Sunday, 28 December 2014

Doubtful Drafts.

It's a very odd sensation, going from first-draft writing -- where quantity presides over quality -- back to third-draft writing, where the point of it is to do it right this time. And, I have to say, it's proven to be quite tricky.

I'm not going to lie -- I'm super pleased with what I had of my third-draft pre-NaNo, but realising that I have to go back to working like that to produce those words filled me with a certain kind of nervousness that I hadn't felt before. I was honestly starting to doubt that I could keep up with myself.

This nervousness, coupled wih taking two days off for the holidays, crippled me for what felt like ages (although was actually only most of a day). The words just wouldn't fall right and the physics of the story was falling to pieces in protest of it neglect (A butterknife piercing a hardwood table, that's all you need to know!) Everything felt trite and dull, and my sentences and PoV were boring as hell. It was unbearable and I was doomed.

Then I had a walk and a bath and, at ten pm, inspiration struck. It was the coveted bolt of lightening, and it struck me hard. So hard, in fact, that the momentum of that energy has carried me well through today. As it stands, I have done 2,000 today (the most of this draft that I've done since putting it down on October 31st) and it's coming as well as it did then.
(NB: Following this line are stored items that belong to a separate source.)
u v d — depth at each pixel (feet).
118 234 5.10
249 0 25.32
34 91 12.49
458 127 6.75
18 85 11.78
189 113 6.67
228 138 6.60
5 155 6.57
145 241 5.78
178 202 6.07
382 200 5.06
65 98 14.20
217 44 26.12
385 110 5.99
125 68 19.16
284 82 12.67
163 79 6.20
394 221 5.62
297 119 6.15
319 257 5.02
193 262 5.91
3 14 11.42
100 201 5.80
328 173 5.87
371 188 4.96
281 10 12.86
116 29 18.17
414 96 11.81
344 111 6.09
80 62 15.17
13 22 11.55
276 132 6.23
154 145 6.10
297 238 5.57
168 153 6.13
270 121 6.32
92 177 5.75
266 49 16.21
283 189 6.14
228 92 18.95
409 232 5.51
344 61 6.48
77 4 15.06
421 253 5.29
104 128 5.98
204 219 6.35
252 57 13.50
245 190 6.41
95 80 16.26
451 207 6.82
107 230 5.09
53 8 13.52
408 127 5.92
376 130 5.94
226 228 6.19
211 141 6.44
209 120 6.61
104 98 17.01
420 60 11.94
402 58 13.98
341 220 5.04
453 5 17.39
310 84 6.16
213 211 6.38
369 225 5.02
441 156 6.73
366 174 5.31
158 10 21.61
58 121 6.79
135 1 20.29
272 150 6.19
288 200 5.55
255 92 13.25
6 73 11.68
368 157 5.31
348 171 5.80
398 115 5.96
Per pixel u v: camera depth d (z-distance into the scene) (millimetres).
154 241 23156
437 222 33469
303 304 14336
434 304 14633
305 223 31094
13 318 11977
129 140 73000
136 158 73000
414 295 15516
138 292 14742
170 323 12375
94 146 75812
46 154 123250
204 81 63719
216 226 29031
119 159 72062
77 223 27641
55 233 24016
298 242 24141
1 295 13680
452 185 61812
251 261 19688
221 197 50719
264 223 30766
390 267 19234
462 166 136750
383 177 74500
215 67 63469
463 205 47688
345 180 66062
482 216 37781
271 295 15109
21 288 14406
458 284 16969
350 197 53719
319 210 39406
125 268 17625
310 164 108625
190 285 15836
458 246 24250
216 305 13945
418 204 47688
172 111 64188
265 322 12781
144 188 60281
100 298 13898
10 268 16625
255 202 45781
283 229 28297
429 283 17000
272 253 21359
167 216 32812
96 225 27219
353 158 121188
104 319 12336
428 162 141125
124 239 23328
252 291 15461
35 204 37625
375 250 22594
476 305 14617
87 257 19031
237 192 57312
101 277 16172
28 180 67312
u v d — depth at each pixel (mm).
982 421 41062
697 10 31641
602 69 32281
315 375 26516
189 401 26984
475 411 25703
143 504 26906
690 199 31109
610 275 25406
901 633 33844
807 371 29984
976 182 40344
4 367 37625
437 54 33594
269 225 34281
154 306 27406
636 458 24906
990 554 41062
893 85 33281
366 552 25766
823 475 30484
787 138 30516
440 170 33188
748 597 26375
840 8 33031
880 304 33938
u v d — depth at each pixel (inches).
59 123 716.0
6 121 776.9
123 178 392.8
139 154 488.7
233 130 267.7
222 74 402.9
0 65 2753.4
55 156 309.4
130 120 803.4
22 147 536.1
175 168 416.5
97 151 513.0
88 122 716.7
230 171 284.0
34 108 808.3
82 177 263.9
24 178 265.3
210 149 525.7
I am so so inordinately relieved.

It really is delightful, going back to this kind of draft, where every word is carefully picked and placed for the perfect effect. It's really feeling like a composition than words on a page, as the first drafts did, and I can finally take pleasure in the craft of writing again.

That's what subsequent drafts are for, I think -- pleasure of writing. First drafts are for the pleasure of the story, but it's later ones that really let you stretch your wings. I love it.